Sanierung - und Aufzüge

Seitdem zeigt die GBW am Beispiel Bonner Straße - und das ist die zweite Besonderheit, dass sie anders kann als nur Profitgier zu beweisen. Der kooperative Widerstand der Mieter und das vehemente Engagement des Westschwabinger Bezirksausschusses für die Bewohner haben das Immobilienunternehmen dazu bewogen, die Abriss-Pläne zu überdenken. Die Lösung, die jetzt im Raum steht und noch vor Weihnachten als Bauantrag eingereicht werden soll, ist, wie alle betonen, ein Ergebnis des Einander-Zuhörens.

Geplant ist nun die "energetische Modernisierung und Sanierung" des dreistöckigen Bestandsgebäudes. Das Dach wird abgerissen und um ein zweiteiliges Staffelgeschoss mit sechs und noch einmal fünf Wohnungen erweitert. Dazu kommt ein Neubau mit 28 Wohnungen, der L-förmig an das bisherige Gebäude andockt.

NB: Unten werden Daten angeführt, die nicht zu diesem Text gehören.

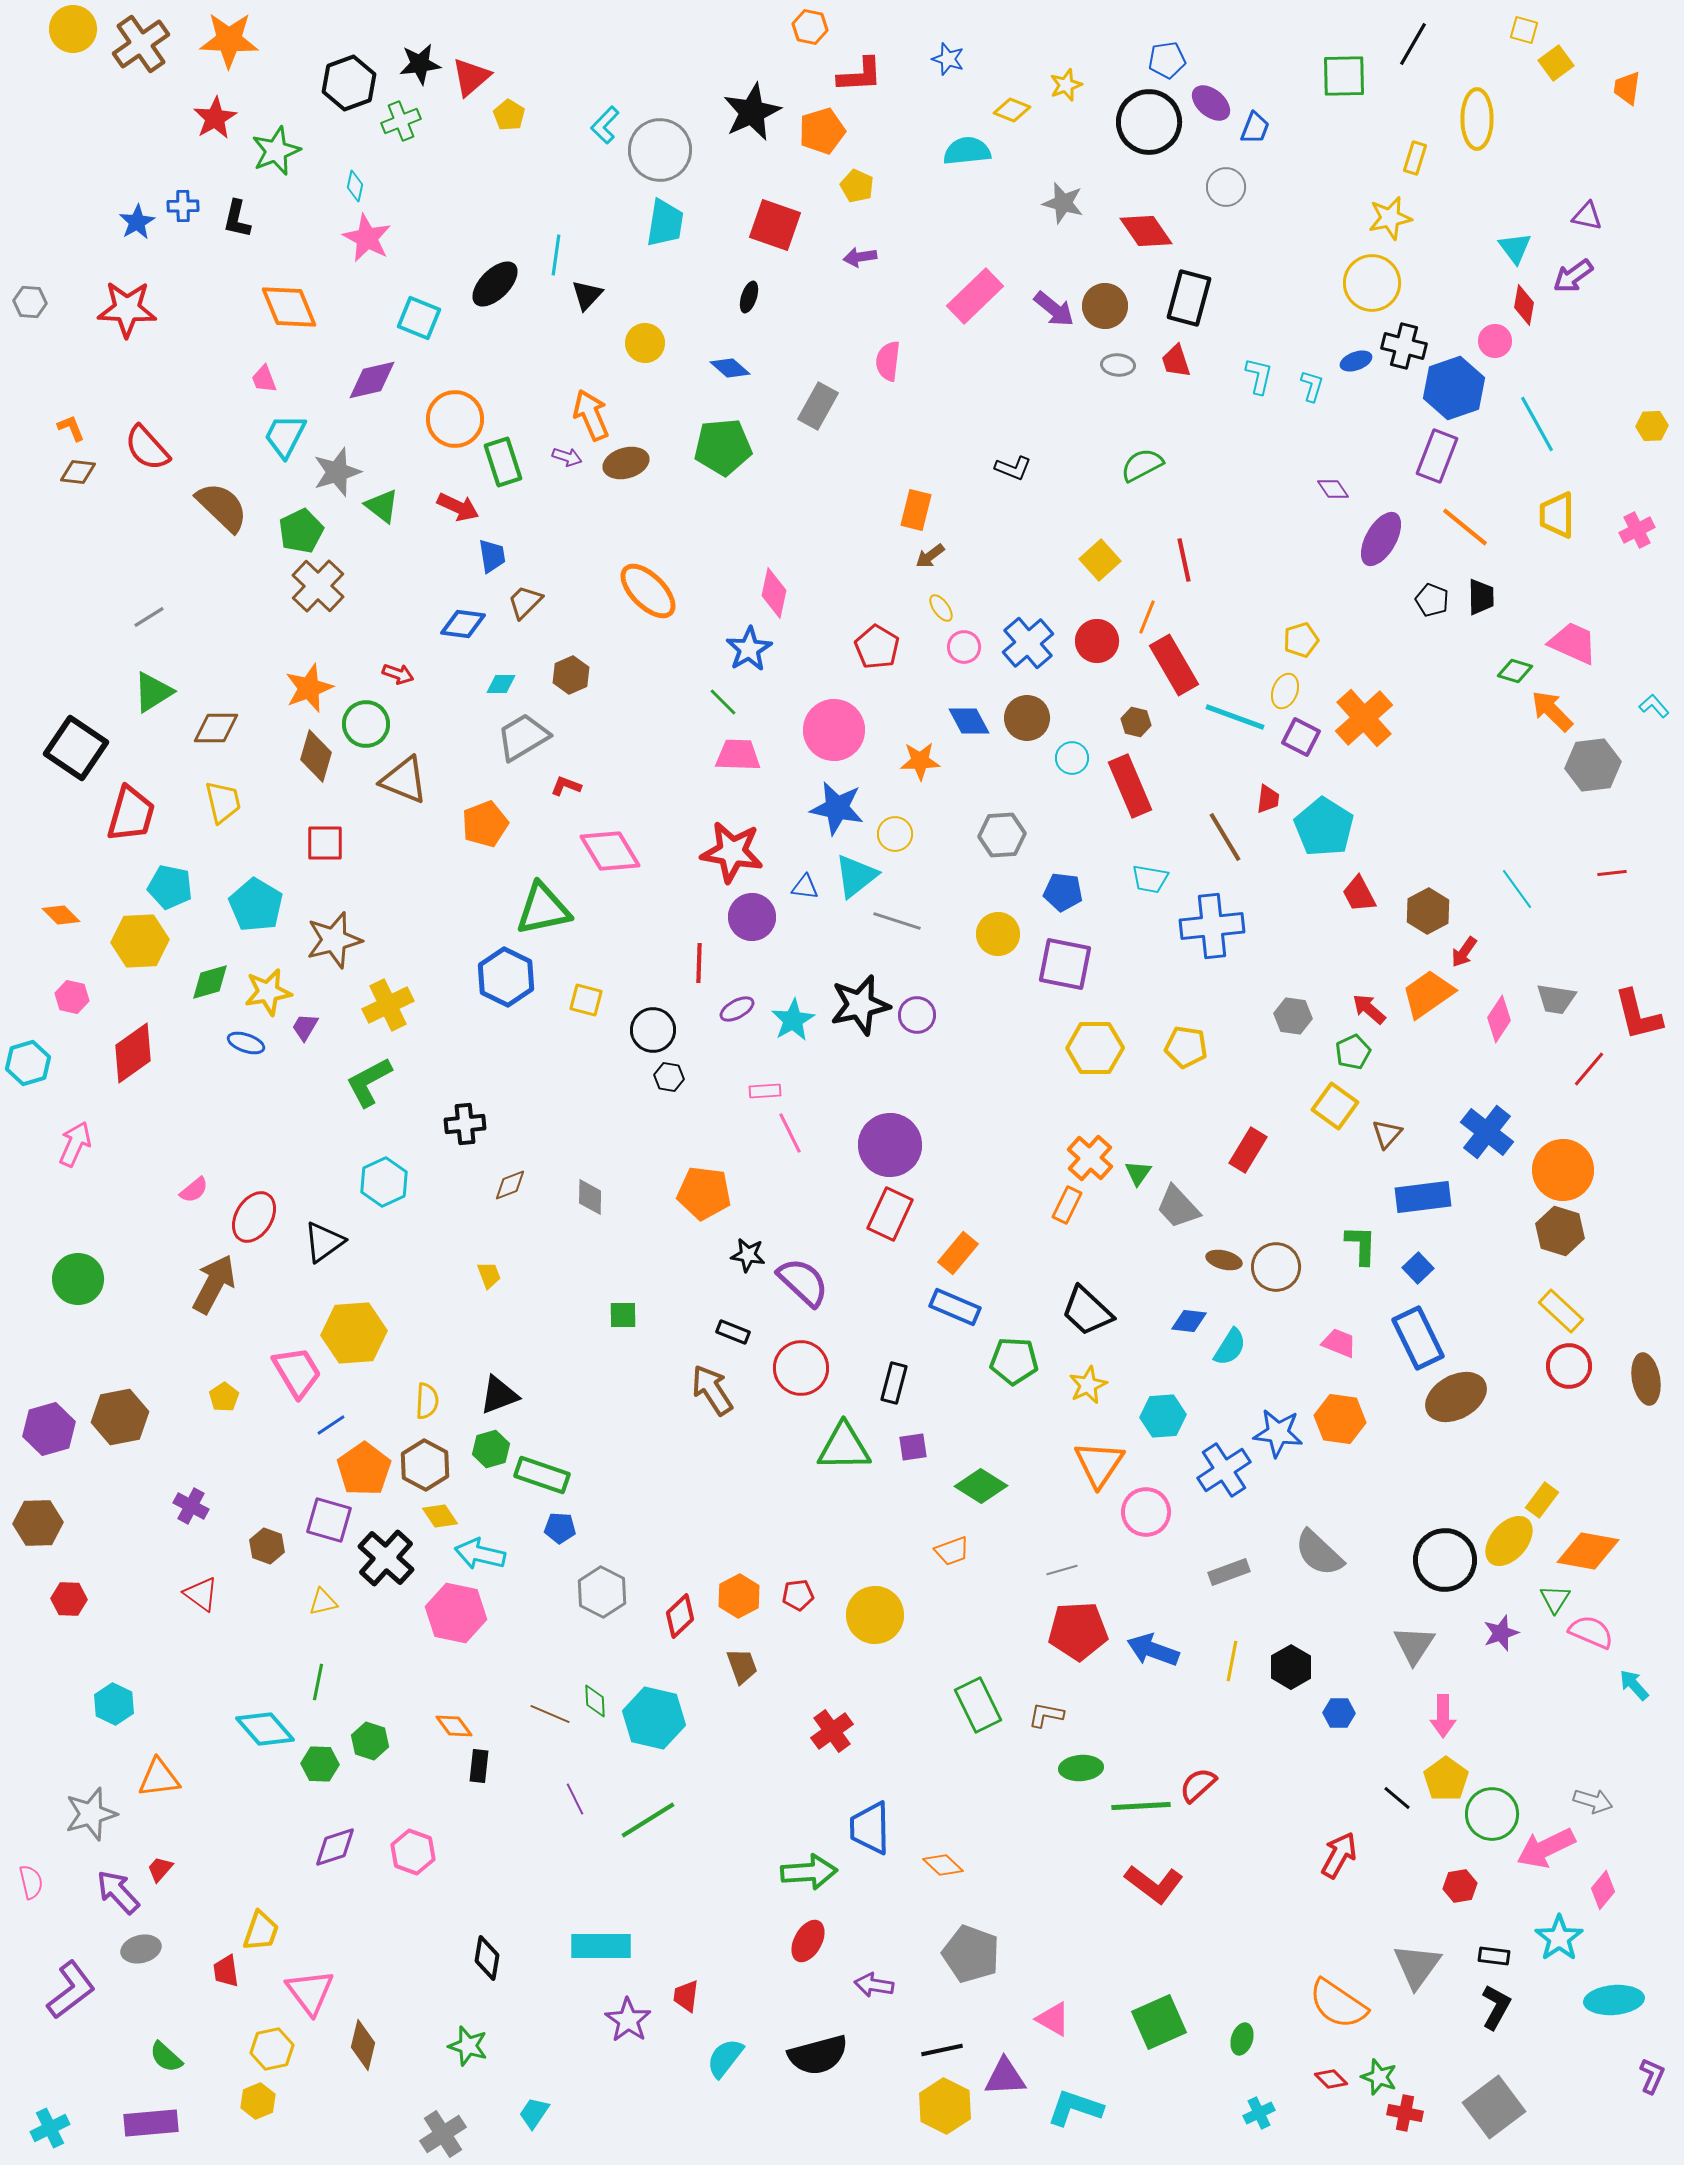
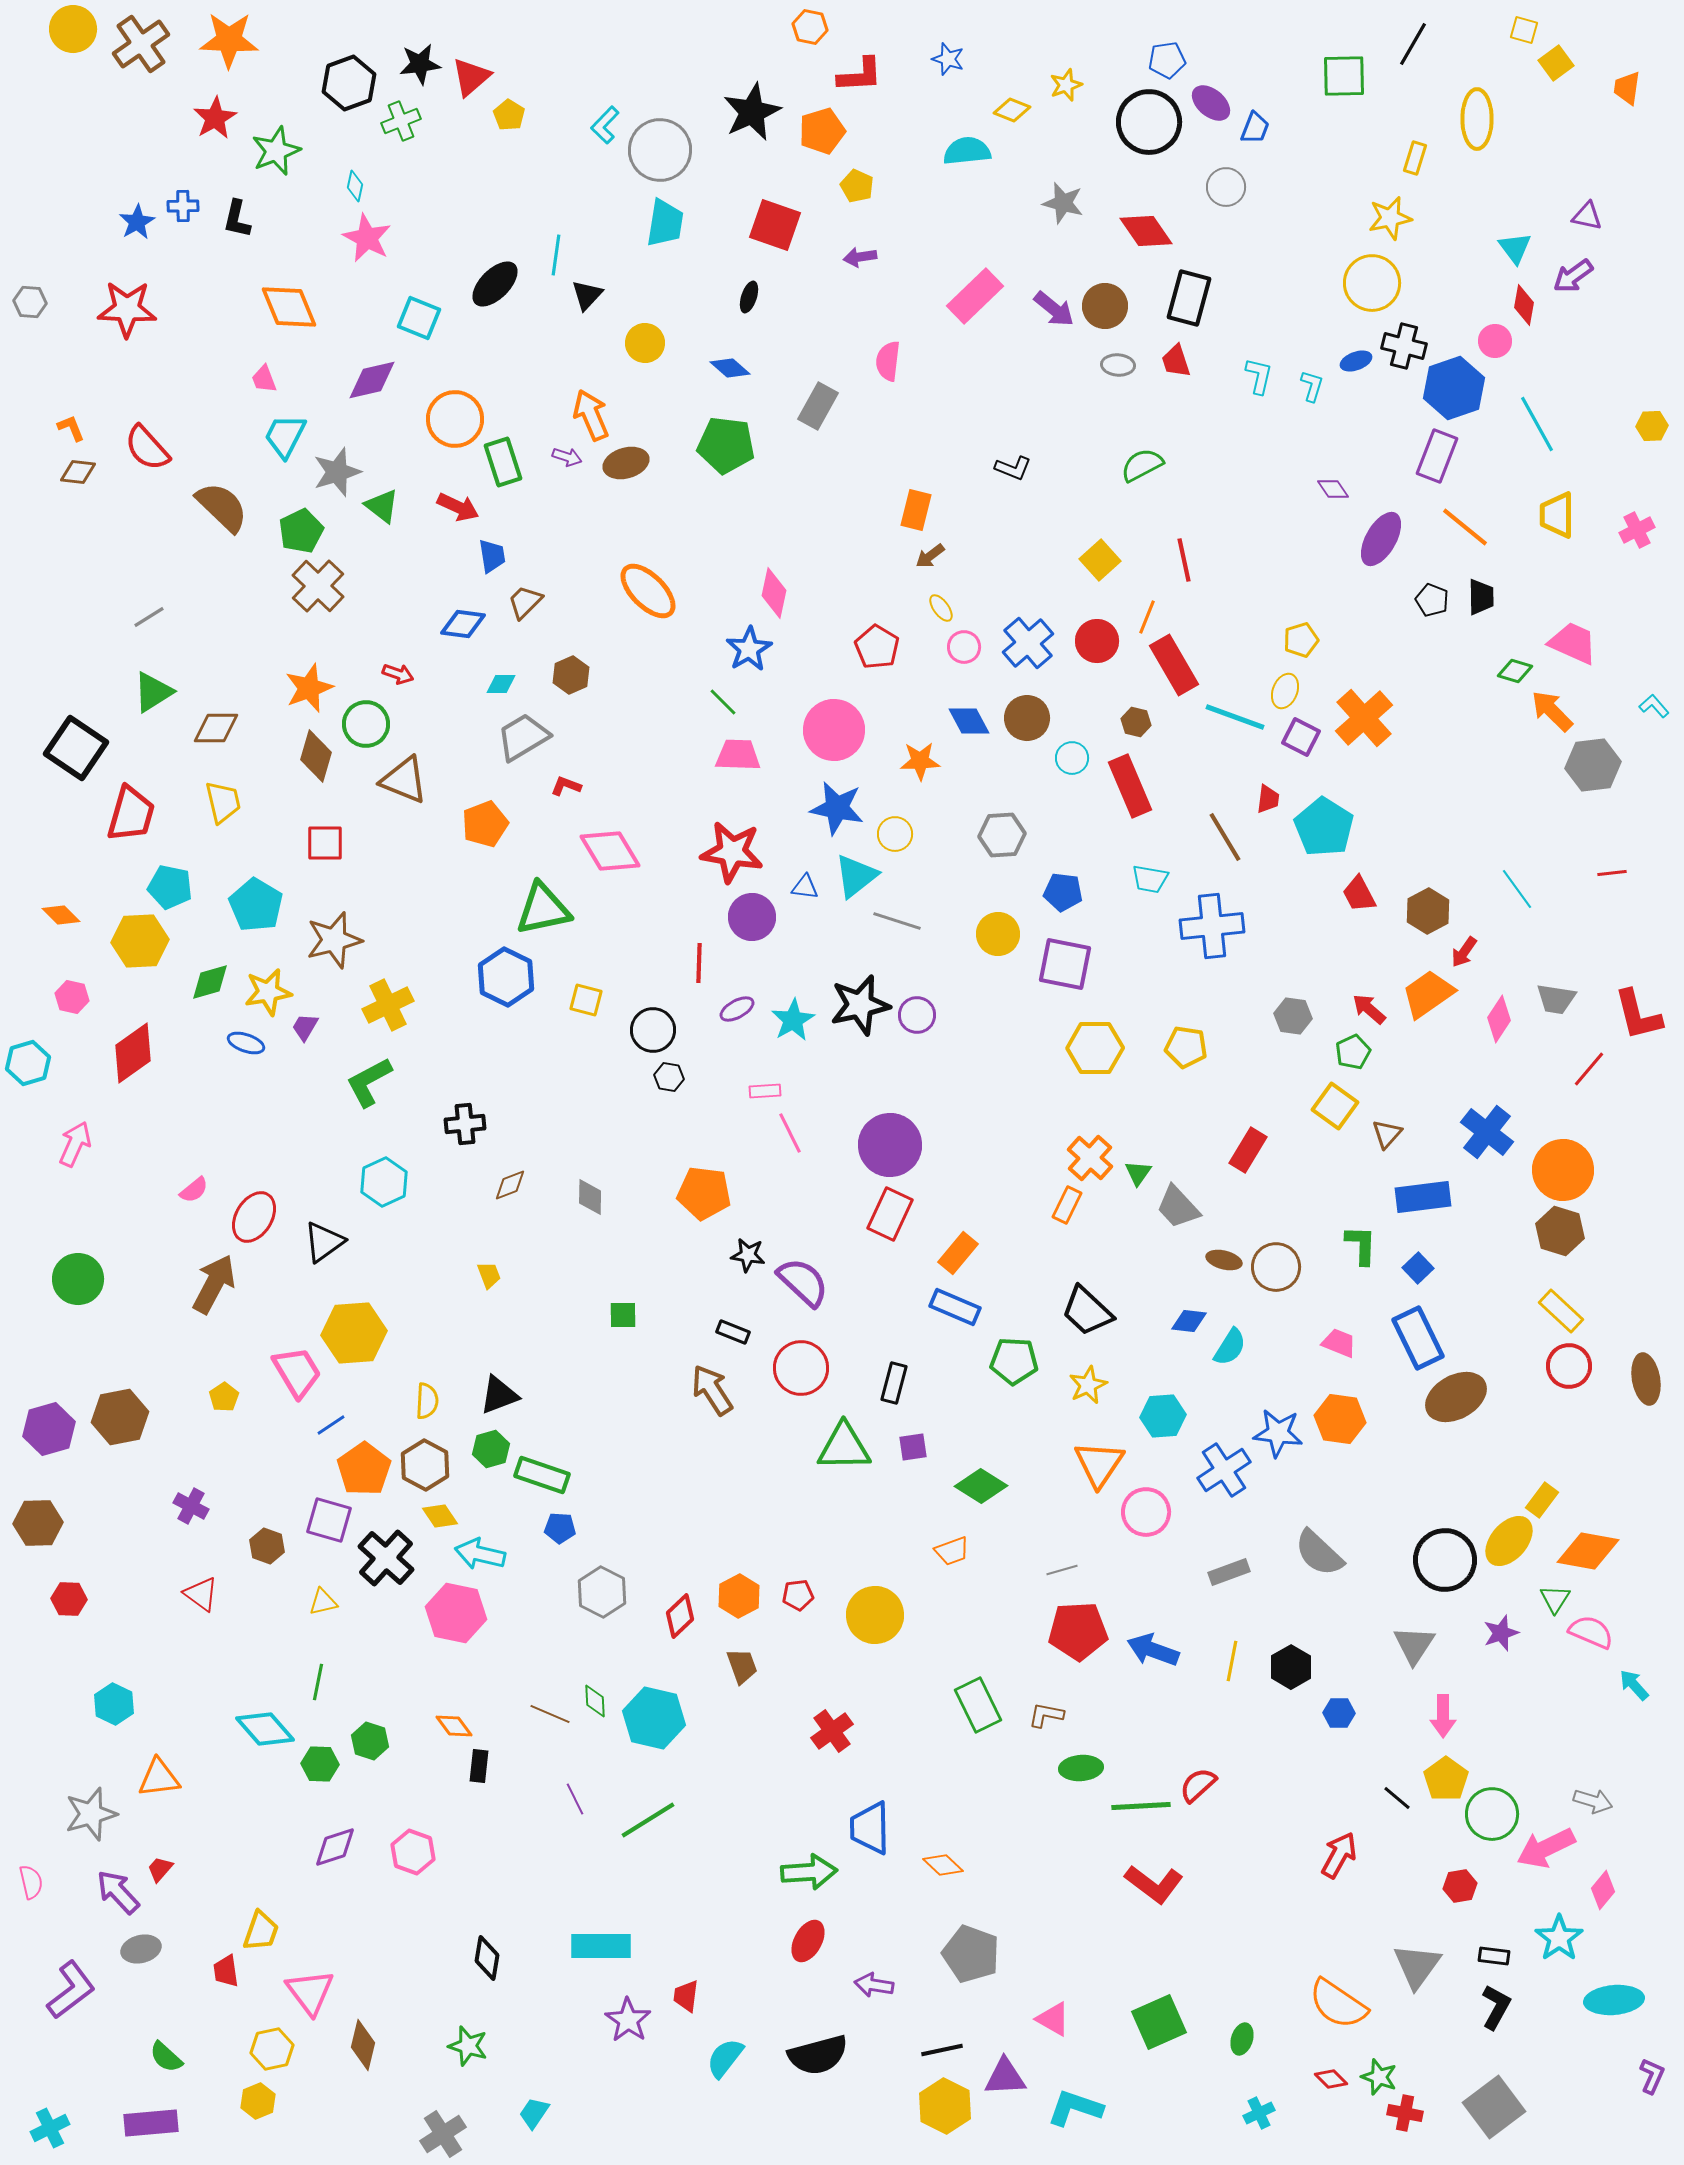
green pentagon at (723, 447): moved 3 px right, 2 px up; rotated 12 degrees clockwise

Warum die Mieten steigen werden

Vorgesehen sind eine Tiefgarage für 53 Fahrzeuge mit Zufahrt von der Bonner Straße sowie drei außen liegende Aufzüge am jetzigen Haus. Die Bäume werden überwiegend erhalten. Die Tiefgaragenplätze erscheinen den Mietern zu knapp kalkuliert, doch mehr Stellflächen seien aus Baumschutzgründen nicht möglich, erklärt GBW-Projektleiter Klaus Platen.

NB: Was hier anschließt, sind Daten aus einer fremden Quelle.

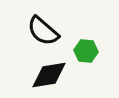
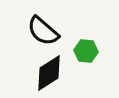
black diamond: moved 2 px up; rotated 24 degrees counterclockwise
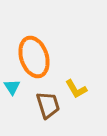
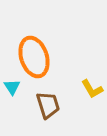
yellow L-shape: moved 16 px right
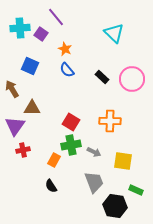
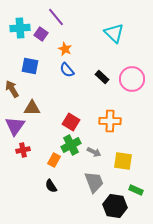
blue square: rotated 12 degrees counterclockwise
green cross: rotated 18 degrees counterclockwise
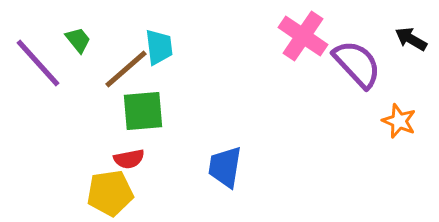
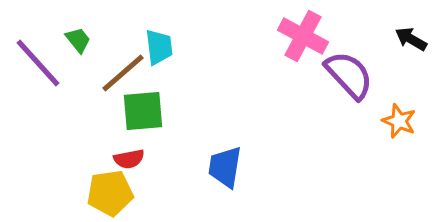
pink cross: rotated 6 degrees counterclockwise
purple semicircle: moved 8 px left, 11 px down
brown line: moved 3 px left, 4 px down
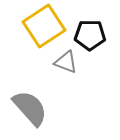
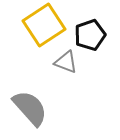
yellow square: moved 1 px up
black pentagon: rotated 20 degrees counterclockwise
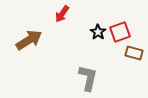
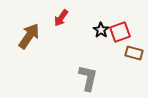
red arrow: moved 1 px left, 4 px down
black star: moved 3 px right, 2 px up
brown arrow: moved 4 px up; rotated 24 degrees counterclockwise
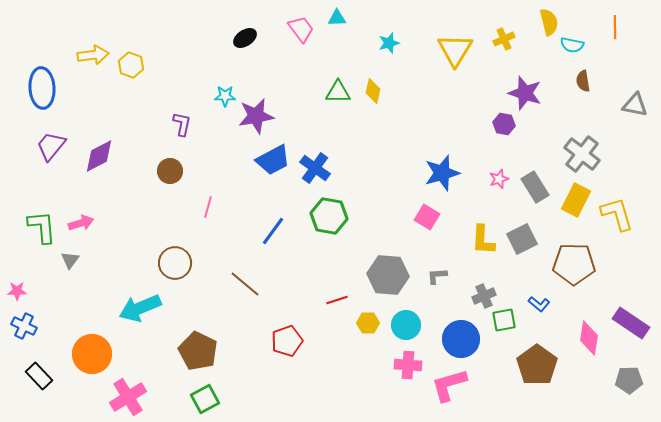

Kritik wird aber vor allem wegen der Aufzüge laut: "Die waren so nicht ausgemacht", rügt Helmut Sporrer, stellvertretender Vorsitzender der Mietergemeinschaft. Laut Platen sind die Aufzüge "obligatorisch", um die obersten fünf Wohnungen im neuen Dachgeschoss zu erreichen - ohne Lifte dürfte die GBW diese Appartements aufgrund der Höhe des Hauses gar nicht bauen. Doch Aufzüge sind bei Sanierungen ein sensibles Thema: Sie gelten formal als Luxus und können später voll auf die Miete umgelegt werden. Es sei denn, der Vermieter ist zu Kompromissen bereit.

Man wolle für alles eine Lösung finden

Bezirksausschuss und Mieter könnten sich vorstellen, dass die GBW die Investitions- und die Bewohner die Betriebskosten tragen. Das allerdings will Scheinhardt an dem Abend nicht zusagen. Mit Mietsteigerungen zwischen zweieinhalb und dreieinhalb Euro monatlich pro Quadratmeter, rechnet der Münchner GBW-Chef vor, müssten die Mieter nach dem Umbau rechnen. Plus 80 bis 90 Cent pro Quadratmeter für die Aufzüge. Eine 80 Quadratmeter-Wohnung würde damit rund 350 Euro im Monat teurer werden als bisher.

"Wir sind ein wirtschaftliches Unternehmen, das gewinnorientiert denkt und handelt, und wir bleiben es auch", erklärt er den Mietern. "Aber das Motto der GBW ist ebenso: Kein Mieter muss wegen einer Modernisierung seine Wohnung verlassen." Nicht, weil die Rente danach vielleicht nicht mehr ausreicht, um die Miete zu bezahlen. Und auch nicht, weil Lärm und Dreck nicht mehr auszuhalten sind. "Diese eineinhalb Jahre Baustelle, die werden sicher kein Zuckerschlecken", sagt Scheinhardt. "Aber wir bieten Ihnen die Hand: Gemeinsam finden wir einen gangbaren Weg."

Ist diese Offenheit und Hilfsbereitschaft jetzt die neue Strategie der GBW? Auch bei anderen Projekten? "Ich glaube", sagt der Münchner Chef, "die ganze GBW-Führung hat am Beispiel Bonner Straße eines gelernt: Wir müssen rechtzeitig auf die Mieter zugehen, müssen uns gemeinsam an einen Tisch setzen und reden. Bevor Pläne überhaupt an die Öffentlichkeit gelangen." Im Sommer kommenden Jahres will die GBW mit den Bauarbeiten an der Bonner Straße 31-35 beginnen, fertig sein sollen Um- und Neubau Ende 2017.